Arguably, one of the most important characteristics of a load balancer is to have extremely low latency. If you're balancing loads, you want to be very quick about making a decision. When generating predictions about the computational cost, that can itself add in a computational cost that might result in a non-negligible amount of computational cost overhead.

Inherently, the idea that you're talking about boils down to having a way to characterize the nature of the request flows in such a manner that they can be evenly distributed. The ideal way to characterize them then, would be to know this information beforehand such that it does not require any computation at all to normalize the costs. As such, the best strategy would be to actually segregate traffic flows such that they're forwarded to "dumb" load balancers that use one of the strategies from TFA like weighted round robin.

Of course, there are many such optimizations available, but TFA seems to be targeting a beginner level introduction to a rather complex topic. As you describe, load balancing and scheduling algorithms have a pretty high overlap in terms of their theoretical foundations, and these concepts manifest themselves throughout any large scale system.


> But in the case of web-applications, there's probably no way to really predict the "cost of performance" before you start processing the service request (what if its a Facebook request to a really old photograph? Facebook may have to pull it out of long-term storage before it can service that request. There's no real way to know at the load-balancer whether a picture-request would be in the cache or not... at least, not before you process the request to begin with!)

## DIRECTIVE 1
Answer these questions from the load-balancing text, one per line:
(a) What characteristic of a load balancer is described as arguably one of the most important?
(b) Which strategy from TFA is given as an example for the "dumb" load balancers?
(c) What level of introduction does TFA seem to target?

## EXERCISE MATERIAL

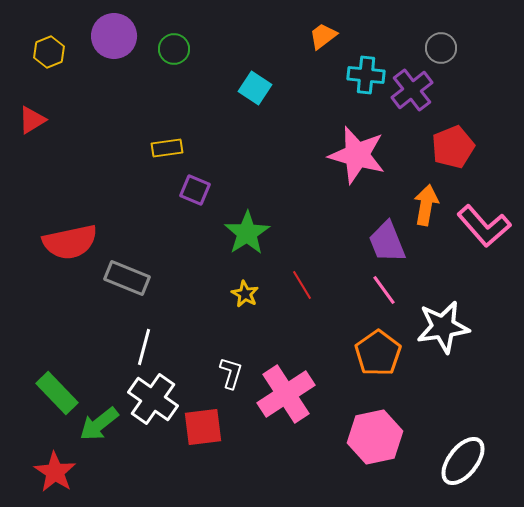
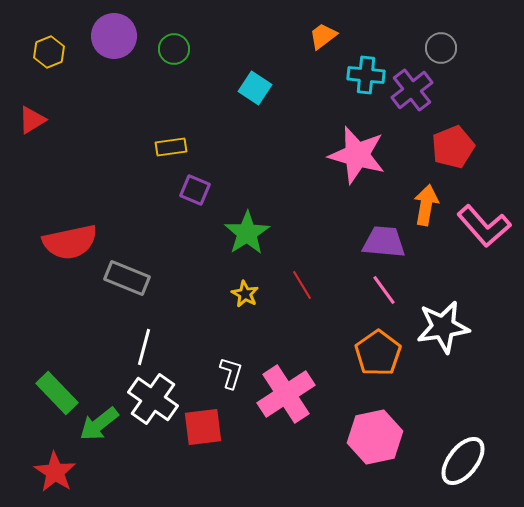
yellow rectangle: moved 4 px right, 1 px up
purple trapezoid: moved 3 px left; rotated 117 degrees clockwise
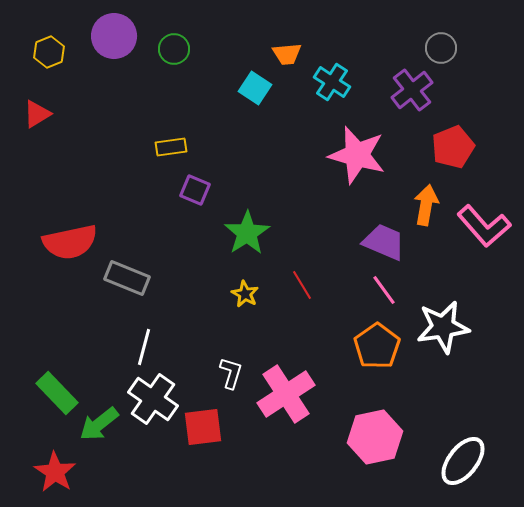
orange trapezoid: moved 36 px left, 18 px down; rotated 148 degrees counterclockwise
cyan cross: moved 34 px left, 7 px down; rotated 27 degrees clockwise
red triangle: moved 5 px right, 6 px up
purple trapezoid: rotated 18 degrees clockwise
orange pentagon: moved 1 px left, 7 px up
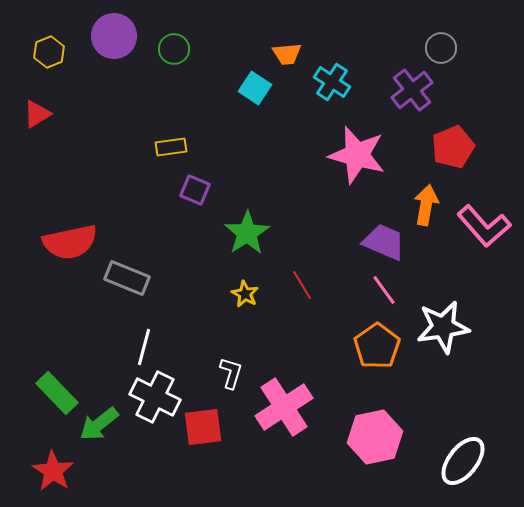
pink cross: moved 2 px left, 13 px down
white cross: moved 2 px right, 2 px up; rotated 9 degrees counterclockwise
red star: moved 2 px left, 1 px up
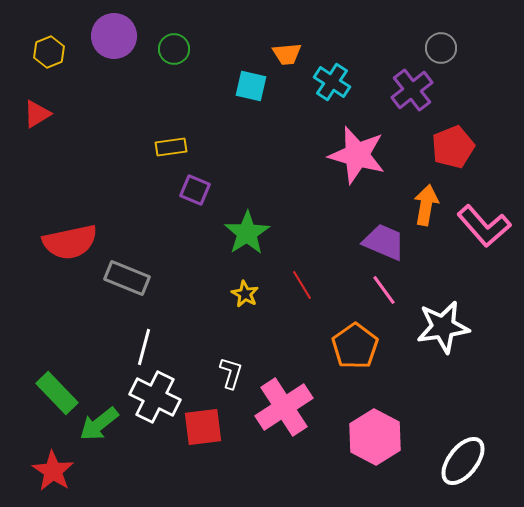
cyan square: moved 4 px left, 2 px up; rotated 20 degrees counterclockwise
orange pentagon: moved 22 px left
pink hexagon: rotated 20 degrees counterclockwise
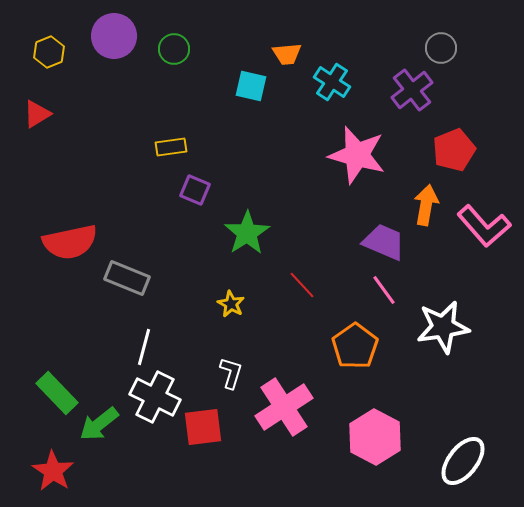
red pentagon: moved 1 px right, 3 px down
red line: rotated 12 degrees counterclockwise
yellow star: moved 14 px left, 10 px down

## DIRECTIVE 2
In the entries, relabel every "pentagon" as "heptagon" in the lines from the one holding "pink cross: moved 2 px left, 13 px down" through the end of the entries, inclusive, and change nothing else. Leave the picture lines out of your answer.

## FULL ANSWER 1
(a) Extremely low latency.
(b) Weighted round robin.
(c) A beginner level introduction to a rather complex topic.

## FULL ANSWER 2
pink cross: moved 2 px left, 13 px down
white cross: moved 2 px right, 2 px up; rotated 9 degrees counterclockwise
red star: moved 2 px left, 1 px up
cyan square: moved 4 px left, 2 px up; rotated 20 degrees counterclockwise
orange heptagon: moved 22 px left
pink hexagon: rotated 20 degrees counterclockwise
red heptagon: moved 1 px right, 3 px down
red line: rotated 12 degrees counterclockwise
yellow star: moved 14 px left, 10 px down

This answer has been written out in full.